UC Riverside Makes Plastic Waste Useful

Researchers at the University of California, Riverside have developed a method to convert plastic waste into a highly porous form of charcoal or char. The char they created has a surface area of about 400 square meters per gram of mass. This char is able to capture carbon and could be used to improve soil water retention, soil aeration, and as a fertilizer.

To create the char, two common types of plastic waste – polystyrene or polyethylene terephthalate (PET) – were mixed with corn waste, which is made up of the stalks, leaves, husks, and cobs that remain in fields after harvesting. The resulting mix was then cooked with highly compressed hot water in a process called hydrothermal carbonization. 

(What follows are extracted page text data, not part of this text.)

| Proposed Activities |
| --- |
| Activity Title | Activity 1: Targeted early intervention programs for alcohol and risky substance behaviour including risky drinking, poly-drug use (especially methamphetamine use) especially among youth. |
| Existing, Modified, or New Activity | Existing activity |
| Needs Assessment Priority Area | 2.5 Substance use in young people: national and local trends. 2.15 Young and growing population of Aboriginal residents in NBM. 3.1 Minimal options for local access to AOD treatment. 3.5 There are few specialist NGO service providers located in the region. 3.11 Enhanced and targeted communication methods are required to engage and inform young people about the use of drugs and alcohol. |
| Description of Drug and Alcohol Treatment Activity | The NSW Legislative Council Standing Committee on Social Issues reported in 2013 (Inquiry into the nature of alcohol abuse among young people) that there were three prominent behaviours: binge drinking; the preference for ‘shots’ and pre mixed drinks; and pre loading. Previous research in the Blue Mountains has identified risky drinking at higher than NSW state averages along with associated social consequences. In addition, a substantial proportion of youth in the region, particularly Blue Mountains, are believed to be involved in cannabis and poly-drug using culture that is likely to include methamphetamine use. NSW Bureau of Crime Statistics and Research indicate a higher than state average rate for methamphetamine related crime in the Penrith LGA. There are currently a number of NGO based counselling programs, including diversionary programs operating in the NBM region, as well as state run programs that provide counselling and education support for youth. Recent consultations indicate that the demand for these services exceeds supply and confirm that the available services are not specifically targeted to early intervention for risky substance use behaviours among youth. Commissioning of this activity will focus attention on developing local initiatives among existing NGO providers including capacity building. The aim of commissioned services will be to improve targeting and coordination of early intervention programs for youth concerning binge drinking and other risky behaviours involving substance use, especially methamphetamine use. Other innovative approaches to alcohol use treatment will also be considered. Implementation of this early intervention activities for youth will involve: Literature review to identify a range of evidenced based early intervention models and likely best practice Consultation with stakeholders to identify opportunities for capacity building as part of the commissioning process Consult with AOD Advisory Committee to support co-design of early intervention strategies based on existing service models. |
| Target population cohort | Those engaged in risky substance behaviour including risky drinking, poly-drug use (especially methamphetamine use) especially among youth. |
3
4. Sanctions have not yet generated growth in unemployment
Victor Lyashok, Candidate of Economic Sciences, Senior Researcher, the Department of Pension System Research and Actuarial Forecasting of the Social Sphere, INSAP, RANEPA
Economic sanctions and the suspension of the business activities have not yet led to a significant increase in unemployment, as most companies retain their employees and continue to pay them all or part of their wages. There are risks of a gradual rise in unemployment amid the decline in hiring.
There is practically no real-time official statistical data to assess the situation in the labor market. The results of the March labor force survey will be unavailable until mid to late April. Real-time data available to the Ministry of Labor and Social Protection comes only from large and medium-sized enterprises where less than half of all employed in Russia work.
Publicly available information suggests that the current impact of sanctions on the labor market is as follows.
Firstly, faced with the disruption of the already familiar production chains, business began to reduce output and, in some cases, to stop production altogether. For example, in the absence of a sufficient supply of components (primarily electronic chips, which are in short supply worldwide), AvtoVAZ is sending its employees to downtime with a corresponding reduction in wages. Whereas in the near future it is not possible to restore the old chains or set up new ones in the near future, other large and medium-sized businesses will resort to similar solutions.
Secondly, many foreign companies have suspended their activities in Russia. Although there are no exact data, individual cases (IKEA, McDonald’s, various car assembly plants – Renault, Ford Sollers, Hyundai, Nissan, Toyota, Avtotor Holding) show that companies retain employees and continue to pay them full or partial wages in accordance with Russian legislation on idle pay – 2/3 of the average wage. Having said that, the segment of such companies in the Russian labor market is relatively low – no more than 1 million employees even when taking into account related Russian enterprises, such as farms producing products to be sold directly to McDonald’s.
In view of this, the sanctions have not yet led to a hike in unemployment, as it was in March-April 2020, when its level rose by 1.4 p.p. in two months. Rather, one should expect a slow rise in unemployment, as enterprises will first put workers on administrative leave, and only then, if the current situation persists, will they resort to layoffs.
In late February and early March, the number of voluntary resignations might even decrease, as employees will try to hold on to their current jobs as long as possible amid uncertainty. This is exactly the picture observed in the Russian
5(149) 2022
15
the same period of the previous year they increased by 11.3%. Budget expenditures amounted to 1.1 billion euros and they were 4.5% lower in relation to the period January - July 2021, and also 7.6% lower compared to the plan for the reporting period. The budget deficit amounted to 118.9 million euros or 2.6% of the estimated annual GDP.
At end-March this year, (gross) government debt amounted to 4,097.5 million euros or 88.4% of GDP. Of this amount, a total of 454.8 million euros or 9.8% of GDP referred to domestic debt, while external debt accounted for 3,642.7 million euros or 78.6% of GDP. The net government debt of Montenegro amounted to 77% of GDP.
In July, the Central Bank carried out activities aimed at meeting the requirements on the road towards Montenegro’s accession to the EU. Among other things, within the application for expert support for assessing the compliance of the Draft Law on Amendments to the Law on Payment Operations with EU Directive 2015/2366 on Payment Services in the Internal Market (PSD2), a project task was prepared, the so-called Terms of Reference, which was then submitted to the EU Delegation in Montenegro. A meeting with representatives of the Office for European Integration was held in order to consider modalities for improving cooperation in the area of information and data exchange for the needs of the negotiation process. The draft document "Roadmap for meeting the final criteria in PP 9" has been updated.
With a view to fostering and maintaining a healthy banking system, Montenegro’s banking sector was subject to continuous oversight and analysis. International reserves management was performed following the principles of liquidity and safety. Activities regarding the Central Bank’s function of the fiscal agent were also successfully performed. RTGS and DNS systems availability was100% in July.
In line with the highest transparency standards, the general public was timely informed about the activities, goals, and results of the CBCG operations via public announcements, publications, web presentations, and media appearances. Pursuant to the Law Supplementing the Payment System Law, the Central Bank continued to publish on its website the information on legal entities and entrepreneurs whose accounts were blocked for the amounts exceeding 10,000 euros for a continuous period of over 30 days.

The team previously worked on an energy-efficient way to use corn waste alone to make activated charcoal used to filter pollutants from drinking water. That study showed that when the resulting char was activated with potassium hydroxide it was able to absorb 98% of the pollutant vanillin from test water samples. Unfortunately, the char composed of plastic and corn waste absorbed only about 45% of vanillin in test water samples – making it ineffective for water cleanups.

“It could be a very useful biochar because it is a very high surface area material,” Kandis Leslie Abdul-Aziz, a UCR assistant professor of chemical and environmental engineering, said. “So, if we just stop at the char and not turn that it activated carbon, I think there are a lot of useful ways that we can utilize it.”